Мариенгоф принципиальную бездетность персонажей подаёт лаконично, цинично, со вкусом:
«Когда Ольге становится скучно, Владимир стремится её развлечь или найти ей подходящее занятие: “Родите ребёнка” – “Благодарю вас. У меня уже был однажды щенок от премированного фокстерьера. Они забавны только до четырёх месяцев. Но, к сожалению, гадят”».333
Приведём ещё один отрывок из тургеневского романа:
«Как все женщины, которым не удалось полюбить, она хотела чего-то, сама не зная, чего именно. Собственно, ей ничего не хотелось, хотя ей казалось, что ей хотелось всего. Покойного Одинцова она едва выносила (она вышла за него по расчёту, хотя она, вероятно, не согласилась бы сделаться его женой, если б она не считала его за доброго человека) и получила тайное отвращение ко всем мужчинам, которых представляла себе не иначе как неопрятными, тяжёлыми и вялыми, бессильно докучливыми334 существами. Раз она где-то за границей встретила молодого, красивого шведа с рыцарским выражением лица, с честными голубыми глазами под открытым лбом; он произвёл на неё сильное впечатление, но это не помешало ей вернуться в Россию».335
Этот отрывок напоминает всё тот же эпизод с изменой: женщина легко сходится с первым встречным, легко об этом забывает.

→ **ФРАГМЕНТЫ ДАННЫХ**
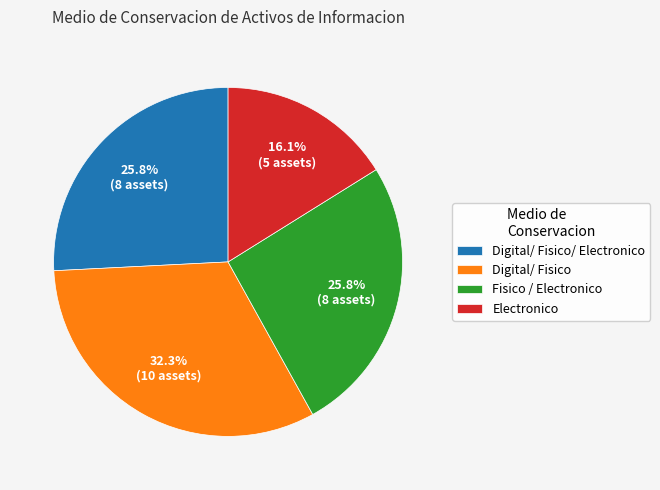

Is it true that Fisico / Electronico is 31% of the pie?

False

...

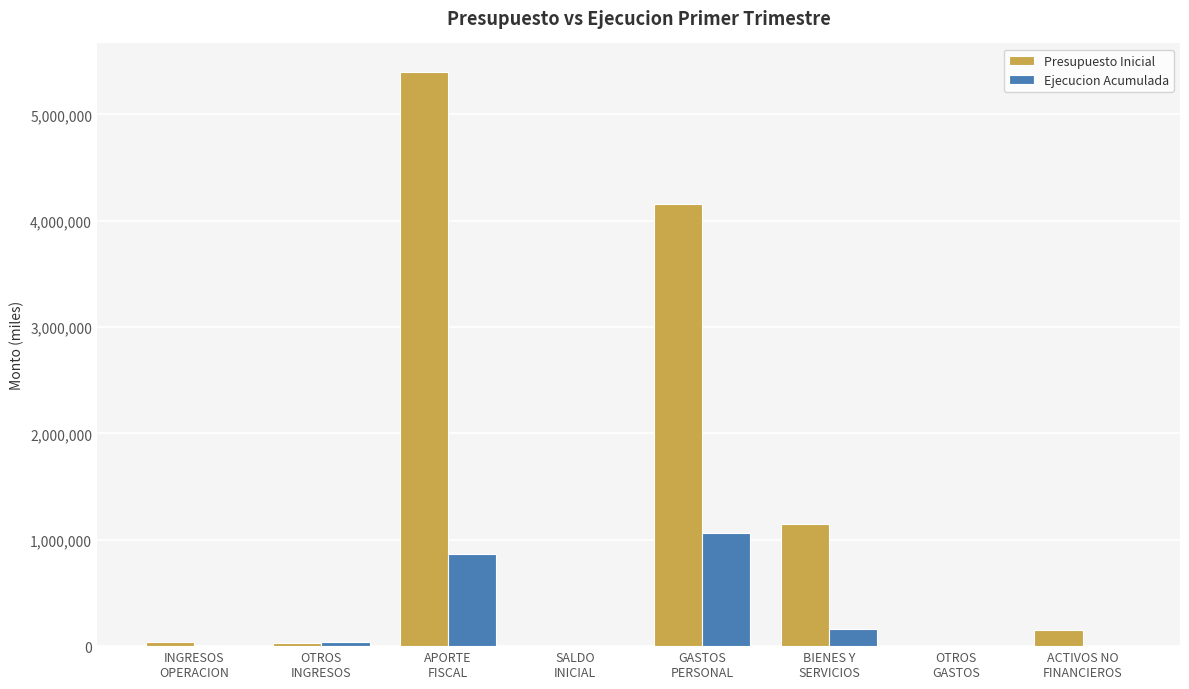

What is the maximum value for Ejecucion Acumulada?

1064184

→ **ЗАДАНИЕ A**
Ответьте по выбранному отрывку, каждый ответ на отдельной строке:
(i) От кого, по словам Ольги, у неё однажды был щенок?
(ii) Как в тургеневском отрывке сказано о том, почему она вышла за Одинцова?
(iii) Кого она встретила где-то за границей?
→ **ЗАДАНИЕ B**
Напишите продолжение текста о Мариенгофе и Тургеневе, начиная сразу после его последней фразы.

→ **ОТВЕТ A**
(i) От премированного фокстерьера.
(ii) Она вышла за него по расчёту.
(iii) Молодого, красивого шведа с рыцарским выражением лица.

→ **ОТВЕТ B**
Шведский учёный-славист, исследователь русской литературы Бенгт Янгфельдт считает, что для поэтов Серебряного века особое значение имели два романа 1860-х годов – «Отцы и дети» и «Что делать?»336, – в которых эта проблема ставится особо остро:
«Чернышевский говорит об освобождении женщины от различных форм угнетения – со стороны родителей, мужчин, общественных институтов, а также о её праве на образование, труд и любовь. Брак должен быть равноправным, что, в частности, означает, что женщина должна иметь право жить не только с мужем, но и с другими мужчинами и иметь собственную спальню. “Кто смеет обладать человеком? Обладают халатом, туфлями”».337
Видели ли себя Брики в роли героев Тургенева или Чернышевского?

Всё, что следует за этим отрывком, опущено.